We meet up at the Fish Hut, this little run-down spot over on Clover. It’s easy for me to get out of the house. It’s Saturday, and Jay’s having her monthly check-in meeting with the recovering addicts. We don’t have enough food for her to feed them today, but everybody’s talking so much it doesn’t seem to matter. I tell Jay I’m going to my grandparents’ house, and she’s so caught up in their conversation, she only says, “Okay.”
Soon I’m on my bike with my headphones, my backpack, and my dad’s chain tucked under my hoodie, headed to Clover Street.
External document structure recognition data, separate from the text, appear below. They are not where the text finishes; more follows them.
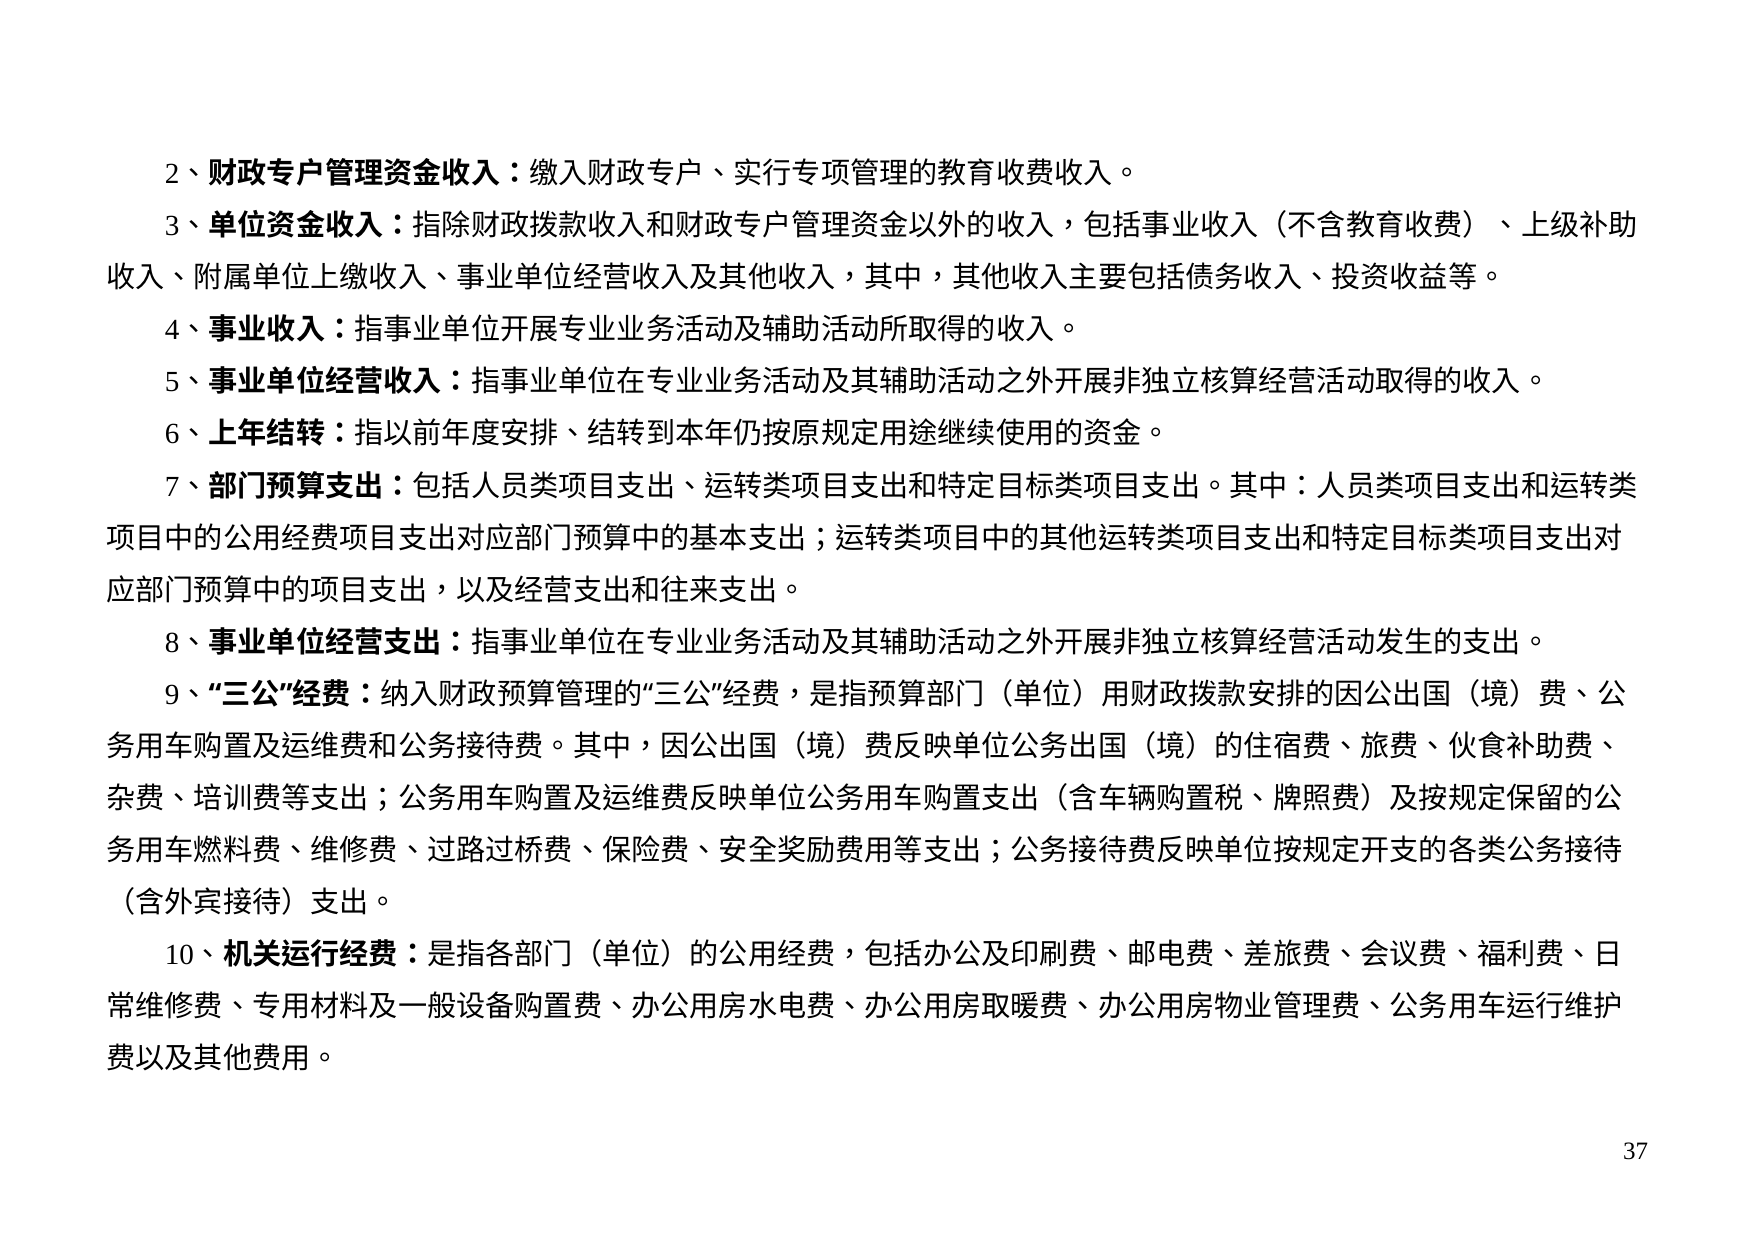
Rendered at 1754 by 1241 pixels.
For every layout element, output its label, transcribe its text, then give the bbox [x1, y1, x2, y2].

text 9、“三公”经费：纳入财政预算管理的“三公”经费，是指预算部门（单位）用财政拨款安排的因公出国（境）费、公务用车购置及运维费和公务接待费。其中，因公出国（境）费反映单位公务出国（境）的住宿费、旅费、伙食补助费、杂费、培训费等支出；公务用车购置及运维费反映单位公务用车购置支出（含车辆购置税、牌照费）及按规定保留的公务用车燃料费、维修费、过路过桥费、保险费、安全奖励费用等支出；公务接待费反映单位按规定开支的各类公务接待（含外宾接待）支出。 [106, 663, 1648, 923]
text 2、财政专户管理资金收入：缴入财政专户、实行专项管理的教育收费收入。 [106, 142, 1648, 194]
text 8、事业单位经营支出：指事业单位在专业业务活动及其辅助活动之外开展非独立核算经营活动发生的支出。 [106, 611, 1648, 663]
text 4、事业收入：指事业单位开展专业业务活动及辅助活动所取得的收入。 [106, 298, 1648, 350]
text 6、上年结转：指以前年度安排、结转到本年仍按原规定用途继续使用的资金。 [106, 402, 1648, 454]
text 5、事业单位经营收入：指事业单位在专业业务活动及其辅助活动之外开展非独立核算经营活动取得的收入。 [106, 350, 1648, 402]
text 7、部门预算支出：包括人员类项目支出、运转类项目支出和特定目标类项目支出。其中：人员类项目支出和运转类项目中的公用经费项目支出对应部门预算中的基本支出；运转类项目中的其他运转类项目支出和特定目标类项目支出对应部门预算中的项目支出，以及经营支出和往来支出。 [106, 454, 1648, 611]
text 3、单位资金收入：指除财政拨款收入和财政专户管理资金以外的收入，包括事业收入（不含教育收费）、上级补助收入、附属单位上缴收入、事业单位经营收入及其他收入，其中，其他收入主要包括债务收入、投资收益等。 [106, 194, 1648, 298]
text 10、机关运行经费：是指各部门（单位）的公用经费，包括办公及印刷费、邮电费、差旅费、会议费、福利费、日常维修费、专用材料及一般设备购置费、办公用房水电费、办公用房取暖费、办公用房物业管理费、公务用车运行维护费以及其他费用。 [106, 923, 1648, 1079]
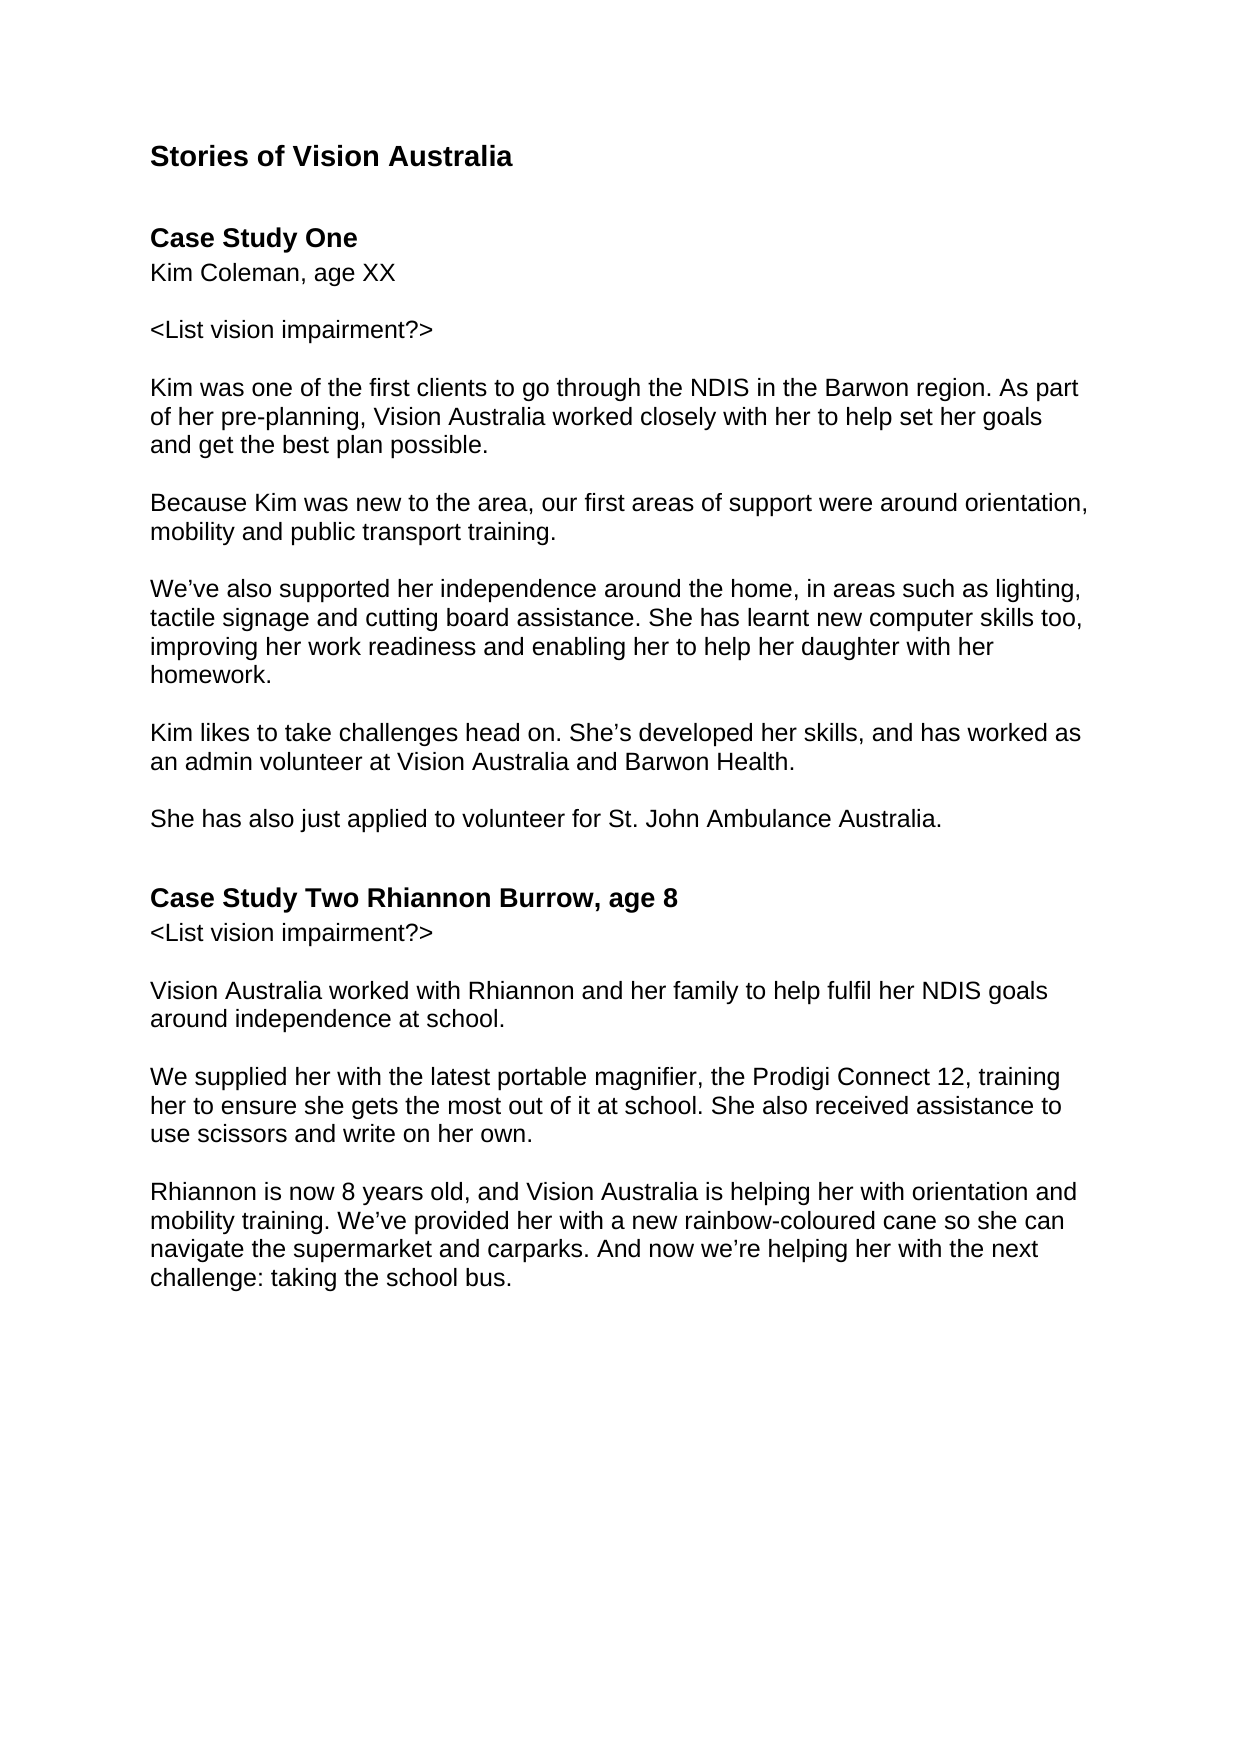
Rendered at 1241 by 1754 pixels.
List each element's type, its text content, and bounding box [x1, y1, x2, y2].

text Kim Coleman, age XX [150, 258, 1090, 286]
text Kim was one of the first clients to go through the NDIS in the Barwon region. As part of her pre-planning, Vision Australia worked closely with her to help set her goals and get the best plan possible. [150, 373, 1090, 459]
text Kim likes to take challenges head on. She’s developed her skills, and has worked as an admin volunteer at Vision Australia and Barwon Health. [150, 718, 1090, 775]
text We supplied her with the latest portable magnifier, the Prodigi Connect 12, training her to ensure she gets the most out of it at school. She also received assistance to use scissors and write on her own. [150, 1062, 1090, 1148]
text We’ve also supported her independence around the home, in areas such as lighting, tactile signage and cutting board assistance. She has learnt new computer skills too, improving her work readiness and enabling her to help her daughter with her homework. [150, 574, 1090, 689]
subtitle Stories of Vision Australia [150, 139, 1090, 172]
subtitle Case Study One [150, 222, 1090, 253]
subtitle Case Study Two Rhiannon Burrow, age 8 [150, 882, 1090, 913]
text She has also just applied to volunteer for St. John Ambulance Australia. [150, 804, 1090, 833]
text Rhiannon is now 8 years old, and Vision Australia is helping her with orientation and mobility training. We’ve provided her with a new rainbow-coloured cane so she can navigate the supermarket and carparks. And now we’re helping her with the next challenge: taking the school bus. [150, 1177, 1090, 1292]
text <List vision impairment?> [150, 918, 1090, 947]
text Because Kim was new to the area, our first areas of support were around orientation, mobility and public transport training. [150, 488, 1090, 545]
text <List vision impairment?> [150, 315, 1090, 344]
text Vision Australia worked with Rhiannon and her family to help fulfil her NDIS goals around independence at school. [150, 976, 1090, 1033]
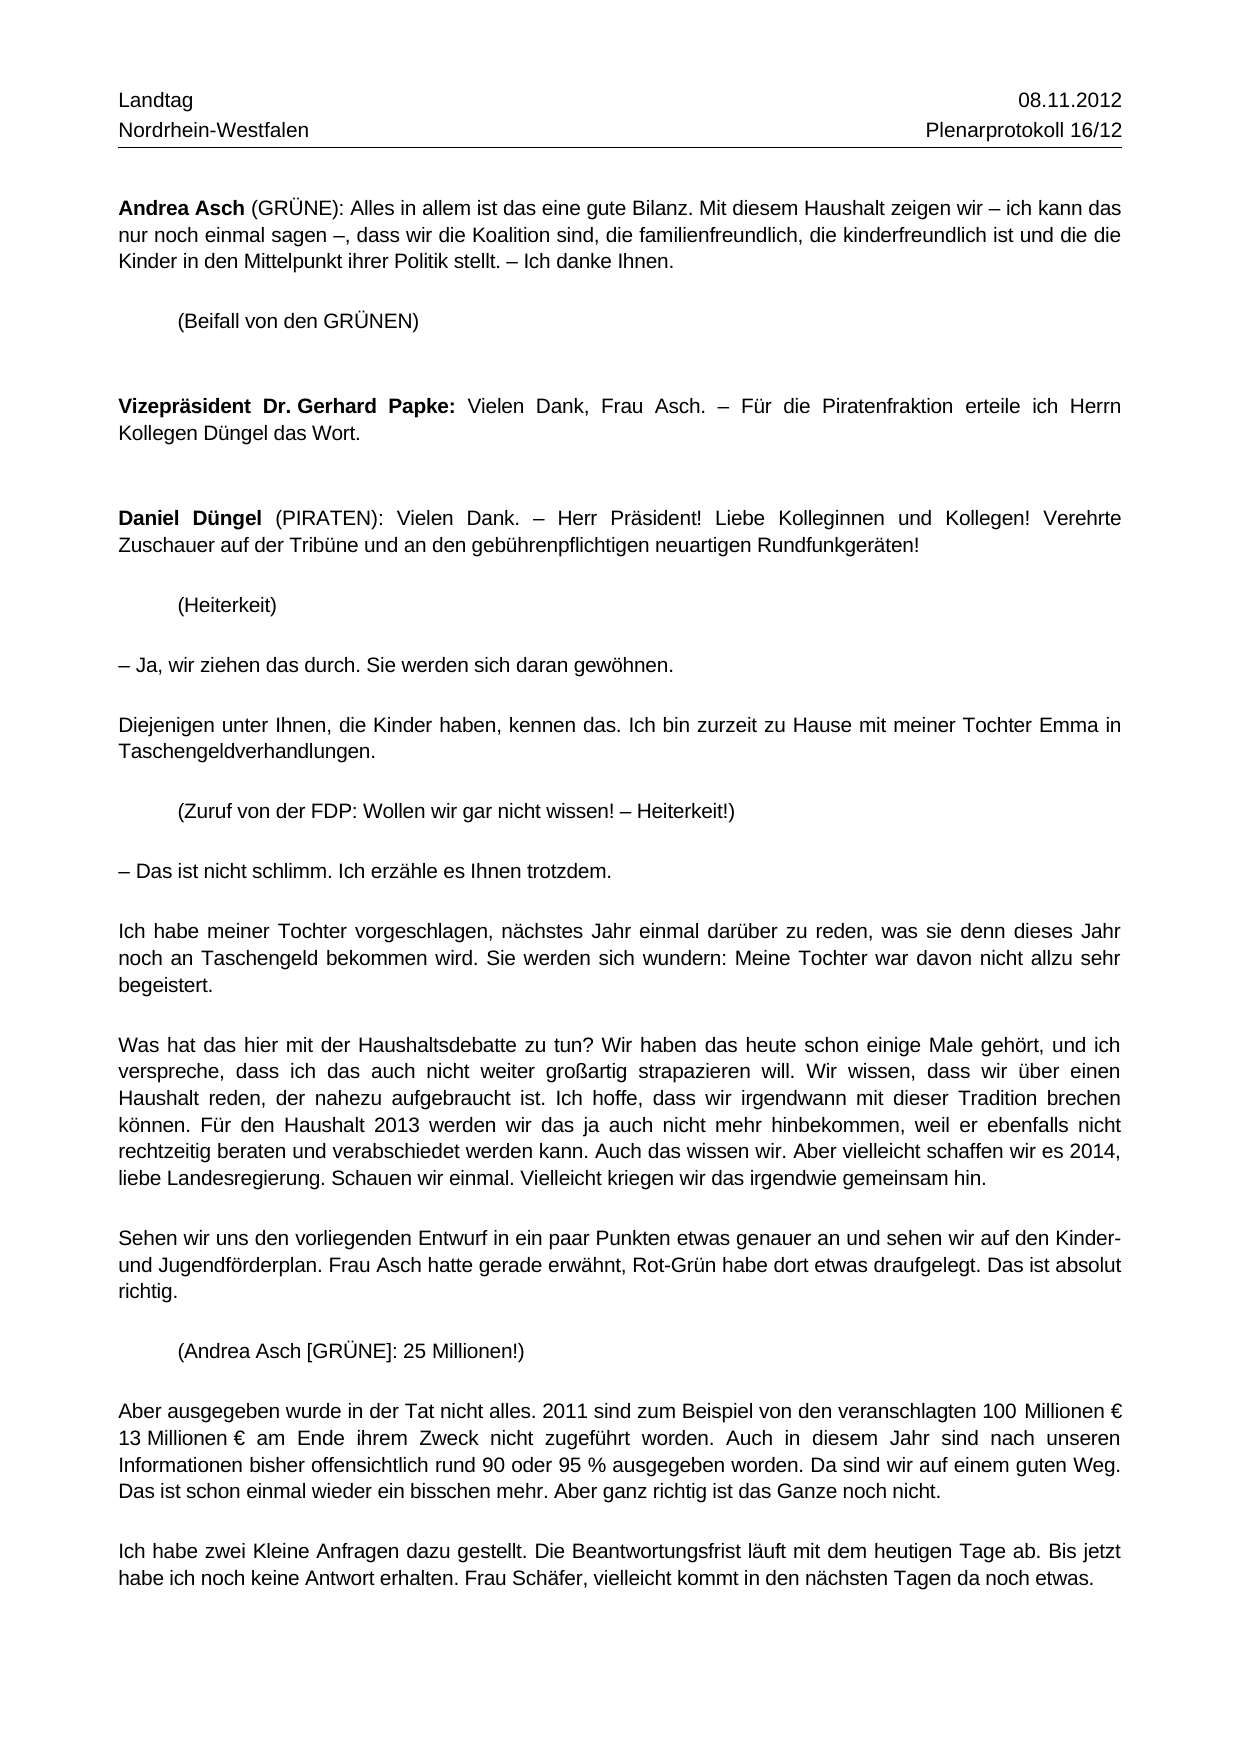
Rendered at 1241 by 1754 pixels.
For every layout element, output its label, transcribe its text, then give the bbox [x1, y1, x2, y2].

I pedal fast so I don’t freeze. Granddaddy says that cold weather’s the only thing that’ll shut the Garden down. That explains why the streets are almost deserted.
Riding through Clover is like riding through an abandoned war zone. The Fish Hut is one of the only places still standing. Aunt Pooh says it’s ’cause Mr. Barry, the owner, put “black owned” on the doors during the riots. Yeah, she was out during all of that. Even looted some stores and got a couple of TVs.
I haven’t heard from her since the Ring. She hasn’t ghosted, nah. Jay talked to her last night. Aunt Pooh just doesn’t wanna talk to me.
Supreme’s Hummer sits in a spot near the door of the Fish Hut. I take my bike in with me. I’d be a damn fool to leave it outside. I’d never get it back. Plus, Mr. Barry, the owner, won’t trip. In fact, he says, “Hey, Li’l Law!” soon as I walk in. I get away with a hell of a lot because of my dad.